Segment Start: RECORDS
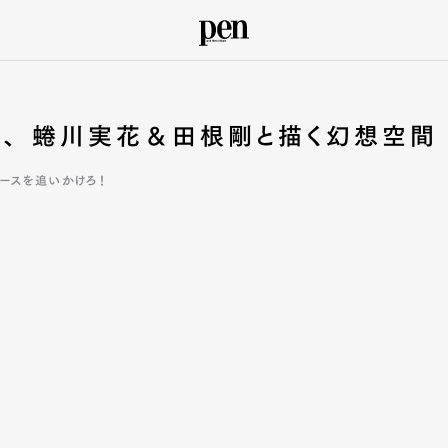
が、 蜷川実花＆田根剛と描く幻想空間
ースを追いかけろ！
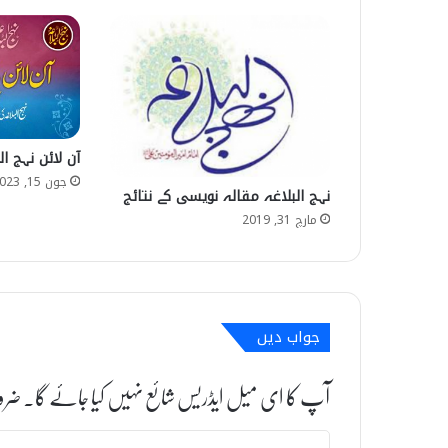
آن لائن نہج ا
جون 15, 2023
نہج البلاغہ مقالہ نویسی کے نتائج
مارچ 31, 2019
جواب دیں
آپ کا ای میل ایڈریس شائع نہیں کیا جائے گا۔
ضرو
ت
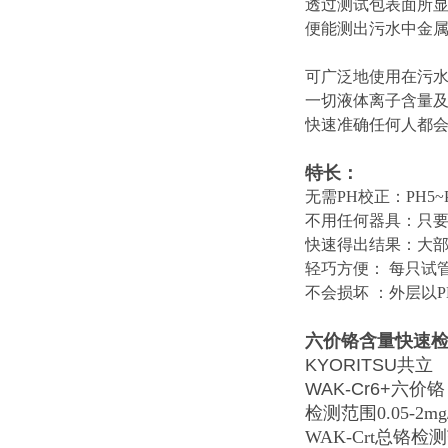
透过测试包表面所
便能测出污水中金
可广泛地使用在污水
一切液体离子含量
快速准确任何人都
​特长：
无需PH校正：PH5
不用任何器具：只
快速得出结果：大部
轻巧方便： 每只试
不会损坏 ：外层以
六价铬含量快速
KYORITSU共立
WAK-Cr6+六价铬
检测范围0.05-2mg/
WAK-Crt总铬检测范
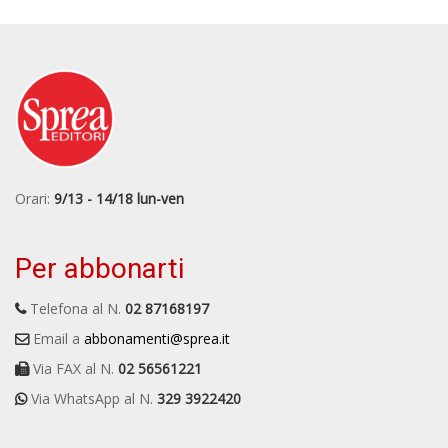
Orari:
9/13 - 14/18 lun-ven
Per abbonarti
Telefona al N.
02 87168197
Email a
abbonamenti@sprea.it
Via FAX al N.
02 56561221
Via WhatsApp al N.
329 3922420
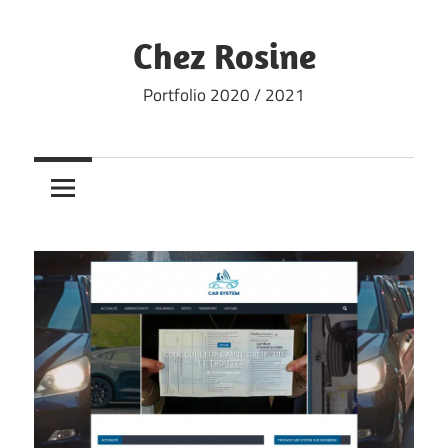
Skip
to
Chez Rosine
content
Portfolio 2020 / 2021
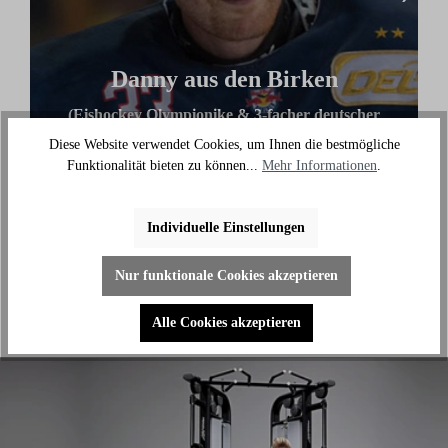
Danny aus den Birken
(Eishockey Olympionike & 3-facher deutscher
Meister)
Diese Website verwendet Cookies, um Ihnen die bestmögliche
Funktionalität bieten zu können...
Mehr Informationen
.
"Ich benutze das Bike jeden Tag und es hilft mir
außerhalb des Eises an meiner Fitness zu arbeiten."
Individuelle Einstellungen
Nur funktionale Cookies akzeptieren
Alle Cookies akzeptieren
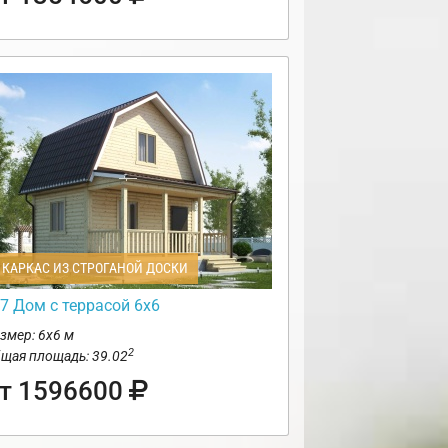
КАРКАС ИЗ СТРОГАНОЙ ДОСКИ
7 Дом с террасой 6х6
змер: 6х6 м
2
щая площадь: 39.02
т 1596600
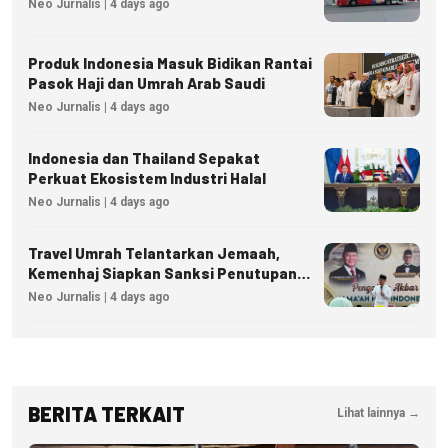
Neo Jurnalis | 4 days ago
Produk Indonesia Masuk Bidikan Rantai
Pasok Haji dan Umrah Arab Saudi
Neo Jurnalis | 4 days ago
Indonesia dan Thailand Sepakat
Perkuat Ekosistem Industri Halal
Neo Jurnalis | 4 days ago
Travel Umrah Telantarkan Jemaah,
Kemenhaj Siapkan Sanksi Penutupan
Izin hingga Pidana
Neo Jurnalis | 4 days ago
BERITA TERKAIT
Lihat lainnya →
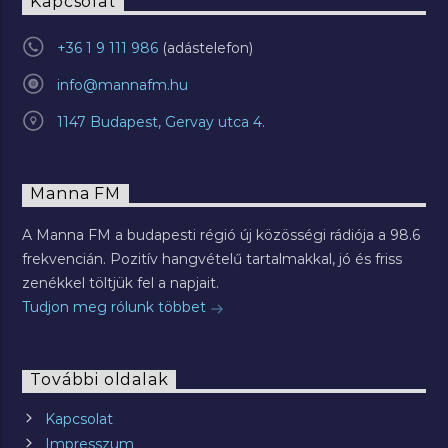
Kapcsolat
+36 1 9 111 986
info@mannafm.hu
1147 Budapest, Gervay utca 4.
Manna FM
A Manna FM a budapesti régió új közösségi rádiója a 98.6
frekvencián. Pozitív hangvételű tartalmakkal, jó és friss
zenékkel töltjük fel a napjait.
Tudjon meg rólunk többet
További oldalak
Kapcsolat
Impresszum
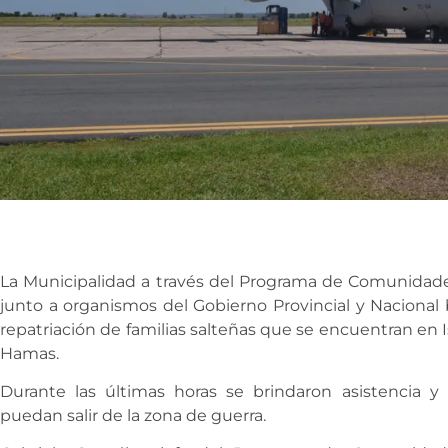
La Municipalidad a través del Programa de Comunidade
junto a organismos del Gobierno Provincial y Nacional b
repatriación de familias salteñas que se encuentran en Is
Hamas.
Durante las últimas horas se brindaron asistencia y 
puedan salir de la zona de guerra.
Segment End: RECORDS
=== DIRECTIONS FOR THIS TASK ===
Gather every line in the records above that contains the word "Umrah".

=== ANSWER SPACE ===
Pasok Haji dan Umrah Arab Saudi
Travel Umrah Telantarkan Jemaah,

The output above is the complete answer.